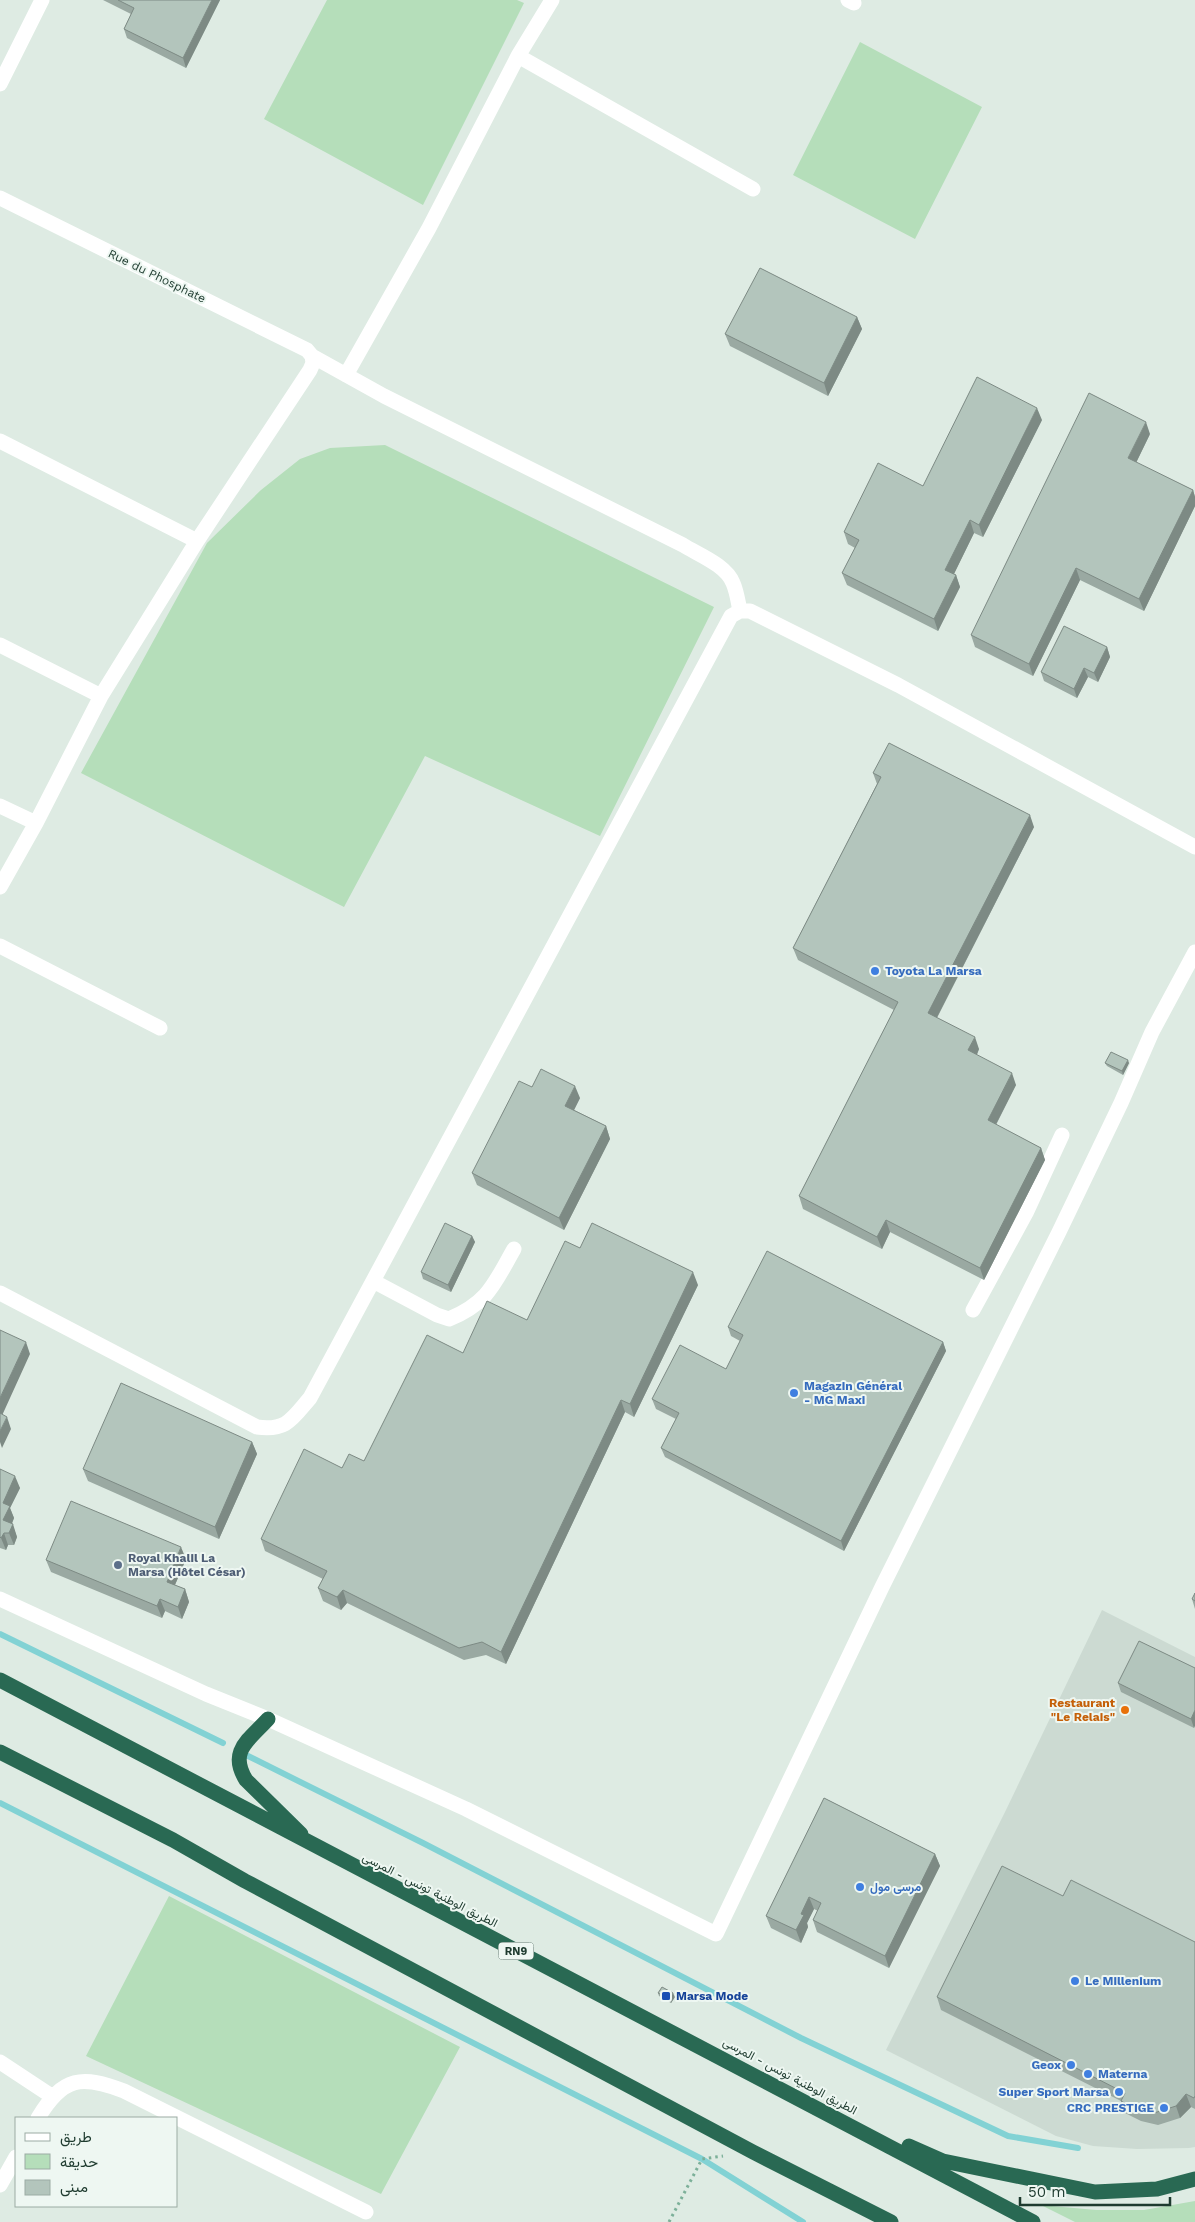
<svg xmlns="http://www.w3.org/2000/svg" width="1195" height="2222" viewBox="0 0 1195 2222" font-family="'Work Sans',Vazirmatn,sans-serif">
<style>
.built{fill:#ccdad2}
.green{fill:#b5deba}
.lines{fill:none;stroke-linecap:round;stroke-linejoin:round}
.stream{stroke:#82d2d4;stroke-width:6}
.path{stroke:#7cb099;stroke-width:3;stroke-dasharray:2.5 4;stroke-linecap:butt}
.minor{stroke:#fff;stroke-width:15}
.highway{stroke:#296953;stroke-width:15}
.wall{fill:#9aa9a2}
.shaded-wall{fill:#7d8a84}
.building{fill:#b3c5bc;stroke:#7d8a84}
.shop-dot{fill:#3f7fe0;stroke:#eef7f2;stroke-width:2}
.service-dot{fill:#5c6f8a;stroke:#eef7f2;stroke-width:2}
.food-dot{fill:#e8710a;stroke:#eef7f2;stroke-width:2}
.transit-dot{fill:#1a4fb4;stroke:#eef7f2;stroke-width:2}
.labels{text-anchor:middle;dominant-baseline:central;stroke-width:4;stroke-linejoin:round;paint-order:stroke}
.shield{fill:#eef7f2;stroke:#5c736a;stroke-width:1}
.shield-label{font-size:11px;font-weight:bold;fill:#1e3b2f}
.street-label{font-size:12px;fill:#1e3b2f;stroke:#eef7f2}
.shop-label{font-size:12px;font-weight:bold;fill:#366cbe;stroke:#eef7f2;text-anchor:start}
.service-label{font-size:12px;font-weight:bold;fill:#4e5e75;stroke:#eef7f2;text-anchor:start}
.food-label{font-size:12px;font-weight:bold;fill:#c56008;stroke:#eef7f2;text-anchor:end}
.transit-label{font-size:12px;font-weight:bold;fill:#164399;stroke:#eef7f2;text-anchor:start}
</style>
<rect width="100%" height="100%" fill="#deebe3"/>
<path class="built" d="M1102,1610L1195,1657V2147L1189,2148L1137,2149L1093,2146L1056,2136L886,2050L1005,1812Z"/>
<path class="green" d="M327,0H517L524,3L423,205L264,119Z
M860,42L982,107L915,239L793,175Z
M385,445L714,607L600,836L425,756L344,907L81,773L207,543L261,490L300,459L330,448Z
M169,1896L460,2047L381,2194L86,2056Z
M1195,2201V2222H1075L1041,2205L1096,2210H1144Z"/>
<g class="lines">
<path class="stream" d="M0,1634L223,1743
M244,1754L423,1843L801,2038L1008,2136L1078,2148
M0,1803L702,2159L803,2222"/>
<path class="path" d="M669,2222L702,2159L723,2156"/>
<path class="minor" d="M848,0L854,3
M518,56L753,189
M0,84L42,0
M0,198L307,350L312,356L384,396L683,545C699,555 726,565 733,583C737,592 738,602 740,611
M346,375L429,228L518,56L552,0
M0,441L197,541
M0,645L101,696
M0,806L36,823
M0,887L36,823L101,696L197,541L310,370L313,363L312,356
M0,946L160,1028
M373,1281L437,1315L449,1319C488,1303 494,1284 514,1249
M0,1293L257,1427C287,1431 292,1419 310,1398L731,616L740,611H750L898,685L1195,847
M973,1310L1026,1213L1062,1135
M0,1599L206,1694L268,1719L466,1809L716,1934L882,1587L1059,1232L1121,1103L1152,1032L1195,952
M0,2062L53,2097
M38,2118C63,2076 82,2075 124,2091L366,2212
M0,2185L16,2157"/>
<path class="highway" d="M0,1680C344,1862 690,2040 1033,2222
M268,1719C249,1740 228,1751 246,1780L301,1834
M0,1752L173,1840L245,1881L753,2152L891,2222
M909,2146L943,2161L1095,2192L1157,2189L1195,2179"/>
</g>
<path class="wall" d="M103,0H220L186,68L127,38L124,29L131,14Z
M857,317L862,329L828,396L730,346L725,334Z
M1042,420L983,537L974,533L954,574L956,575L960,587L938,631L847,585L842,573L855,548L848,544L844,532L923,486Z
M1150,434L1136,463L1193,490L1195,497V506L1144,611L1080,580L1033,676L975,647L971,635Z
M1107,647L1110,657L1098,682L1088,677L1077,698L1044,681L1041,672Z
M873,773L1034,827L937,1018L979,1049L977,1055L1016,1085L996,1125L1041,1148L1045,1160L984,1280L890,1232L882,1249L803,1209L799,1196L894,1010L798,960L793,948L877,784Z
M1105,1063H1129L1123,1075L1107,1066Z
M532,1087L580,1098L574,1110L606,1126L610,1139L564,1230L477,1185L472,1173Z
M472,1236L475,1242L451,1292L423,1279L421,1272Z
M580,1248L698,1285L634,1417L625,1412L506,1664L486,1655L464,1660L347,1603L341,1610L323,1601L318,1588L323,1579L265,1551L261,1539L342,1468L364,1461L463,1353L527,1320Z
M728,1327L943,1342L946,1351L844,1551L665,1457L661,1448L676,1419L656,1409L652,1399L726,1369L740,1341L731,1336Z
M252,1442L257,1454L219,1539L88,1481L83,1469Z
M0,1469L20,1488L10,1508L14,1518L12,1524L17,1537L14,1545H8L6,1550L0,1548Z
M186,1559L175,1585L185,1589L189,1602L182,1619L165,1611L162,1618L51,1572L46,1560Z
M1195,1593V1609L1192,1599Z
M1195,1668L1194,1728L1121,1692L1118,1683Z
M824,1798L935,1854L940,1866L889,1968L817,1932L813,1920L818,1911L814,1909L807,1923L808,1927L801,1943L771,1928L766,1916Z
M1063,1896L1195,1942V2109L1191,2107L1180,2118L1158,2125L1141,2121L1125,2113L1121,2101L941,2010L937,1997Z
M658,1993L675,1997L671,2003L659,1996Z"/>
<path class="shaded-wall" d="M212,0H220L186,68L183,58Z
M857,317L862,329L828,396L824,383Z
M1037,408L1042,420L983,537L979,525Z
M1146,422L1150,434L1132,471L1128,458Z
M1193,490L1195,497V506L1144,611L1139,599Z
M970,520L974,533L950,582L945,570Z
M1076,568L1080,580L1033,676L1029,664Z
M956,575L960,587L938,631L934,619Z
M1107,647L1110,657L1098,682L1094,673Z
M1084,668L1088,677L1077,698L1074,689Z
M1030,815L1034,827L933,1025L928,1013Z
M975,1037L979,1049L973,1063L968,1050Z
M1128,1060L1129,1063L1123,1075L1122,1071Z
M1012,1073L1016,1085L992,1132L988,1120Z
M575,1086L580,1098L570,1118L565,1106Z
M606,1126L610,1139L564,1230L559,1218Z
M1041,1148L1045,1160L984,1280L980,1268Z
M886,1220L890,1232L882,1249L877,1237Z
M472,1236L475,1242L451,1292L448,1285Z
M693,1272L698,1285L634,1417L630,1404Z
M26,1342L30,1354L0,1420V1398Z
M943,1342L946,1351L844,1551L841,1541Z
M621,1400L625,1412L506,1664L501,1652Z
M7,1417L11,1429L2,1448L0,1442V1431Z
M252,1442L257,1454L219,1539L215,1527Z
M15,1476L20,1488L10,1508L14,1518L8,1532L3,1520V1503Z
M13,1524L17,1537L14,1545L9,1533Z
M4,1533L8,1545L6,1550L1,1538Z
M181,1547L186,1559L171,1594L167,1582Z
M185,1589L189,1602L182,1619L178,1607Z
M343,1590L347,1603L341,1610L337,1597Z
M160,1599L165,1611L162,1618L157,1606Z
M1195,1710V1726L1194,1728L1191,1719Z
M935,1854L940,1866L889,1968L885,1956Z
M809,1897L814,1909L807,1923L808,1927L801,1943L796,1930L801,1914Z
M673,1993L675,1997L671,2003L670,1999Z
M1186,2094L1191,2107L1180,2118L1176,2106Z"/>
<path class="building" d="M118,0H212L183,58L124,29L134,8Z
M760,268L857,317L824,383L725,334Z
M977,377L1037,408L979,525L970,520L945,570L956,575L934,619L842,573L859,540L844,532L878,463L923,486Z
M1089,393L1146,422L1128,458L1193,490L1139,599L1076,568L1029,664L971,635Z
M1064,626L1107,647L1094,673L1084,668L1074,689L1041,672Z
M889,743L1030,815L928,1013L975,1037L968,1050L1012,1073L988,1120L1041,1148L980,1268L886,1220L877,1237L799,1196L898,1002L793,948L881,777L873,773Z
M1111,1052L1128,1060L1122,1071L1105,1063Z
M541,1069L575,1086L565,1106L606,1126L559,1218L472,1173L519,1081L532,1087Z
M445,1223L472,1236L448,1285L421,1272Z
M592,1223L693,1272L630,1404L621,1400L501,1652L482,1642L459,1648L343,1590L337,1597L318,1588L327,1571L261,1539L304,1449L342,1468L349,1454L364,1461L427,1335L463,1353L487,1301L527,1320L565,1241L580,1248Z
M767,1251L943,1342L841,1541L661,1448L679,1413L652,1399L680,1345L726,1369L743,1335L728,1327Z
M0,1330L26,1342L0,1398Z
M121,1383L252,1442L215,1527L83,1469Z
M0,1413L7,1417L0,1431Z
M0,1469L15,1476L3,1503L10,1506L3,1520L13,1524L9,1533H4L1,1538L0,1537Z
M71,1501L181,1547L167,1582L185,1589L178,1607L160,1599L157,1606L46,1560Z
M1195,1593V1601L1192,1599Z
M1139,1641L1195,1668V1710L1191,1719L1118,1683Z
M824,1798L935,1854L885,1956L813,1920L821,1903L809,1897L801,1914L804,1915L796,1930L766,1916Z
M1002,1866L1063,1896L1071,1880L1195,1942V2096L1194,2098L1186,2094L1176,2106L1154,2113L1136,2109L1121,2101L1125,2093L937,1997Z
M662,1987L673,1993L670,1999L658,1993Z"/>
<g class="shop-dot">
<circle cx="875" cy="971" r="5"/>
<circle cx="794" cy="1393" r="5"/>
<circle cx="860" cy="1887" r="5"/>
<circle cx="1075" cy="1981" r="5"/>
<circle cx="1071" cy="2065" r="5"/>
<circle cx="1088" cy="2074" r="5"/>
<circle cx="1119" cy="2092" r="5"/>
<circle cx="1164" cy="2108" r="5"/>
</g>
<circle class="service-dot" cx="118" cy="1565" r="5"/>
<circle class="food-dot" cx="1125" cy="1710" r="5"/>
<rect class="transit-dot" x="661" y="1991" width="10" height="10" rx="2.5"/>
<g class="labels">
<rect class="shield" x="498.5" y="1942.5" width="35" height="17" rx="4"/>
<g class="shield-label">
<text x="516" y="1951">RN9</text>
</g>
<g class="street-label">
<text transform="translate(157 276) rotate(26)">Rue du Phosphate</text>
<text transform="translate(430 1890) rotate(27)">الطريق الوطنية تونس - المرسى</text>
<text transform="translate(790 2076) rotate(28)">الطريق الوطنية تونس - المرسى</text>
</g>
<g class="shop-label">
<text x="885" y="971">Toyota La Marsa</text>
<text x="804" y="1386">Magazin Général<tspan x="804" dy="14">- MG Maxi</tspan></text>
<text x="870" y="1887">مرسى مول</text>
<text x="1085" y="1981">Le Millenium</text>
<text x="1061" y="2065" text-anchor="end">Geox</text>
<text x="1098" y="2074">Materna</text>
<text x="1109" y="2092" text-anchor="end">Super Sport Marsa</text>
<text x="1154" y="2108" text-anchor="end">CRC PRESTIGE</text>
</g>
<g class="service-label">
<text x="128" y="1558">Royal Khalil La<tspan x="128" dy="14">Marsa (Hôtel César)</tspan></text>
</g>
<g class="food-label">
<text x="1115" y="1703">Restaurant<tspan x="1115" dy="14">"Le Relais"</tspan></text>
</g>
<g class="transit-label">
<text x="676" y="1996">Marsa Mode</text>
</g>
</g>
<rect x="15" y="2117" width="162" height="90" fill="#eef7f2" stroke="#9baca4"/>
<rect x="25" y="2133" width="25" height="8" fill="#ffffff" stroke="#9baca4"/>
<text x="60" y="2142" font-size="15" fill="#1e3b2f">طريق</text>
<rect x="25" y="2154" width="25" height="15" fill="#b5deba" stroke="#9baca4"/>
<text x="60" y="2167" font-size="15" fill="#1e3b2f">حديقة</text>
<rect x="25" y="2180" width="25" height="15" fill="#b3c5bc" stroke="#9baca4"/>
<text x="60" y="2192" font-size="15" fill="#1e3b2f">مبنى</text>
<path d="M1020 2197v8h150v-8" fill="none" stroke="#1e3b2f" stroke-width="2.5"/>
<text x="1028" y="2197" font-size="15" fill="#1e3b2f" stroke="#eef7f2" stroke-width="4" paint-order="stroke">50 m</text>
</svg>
---
**INSTRUCTIONS FOR THE TASK:** Please copy out each line of the material that holds the string "lines".

**RESULT BELOW:**
.lines{fill:none;stroke-linecap:round;stroke-linejoin:round}
<g class="lines">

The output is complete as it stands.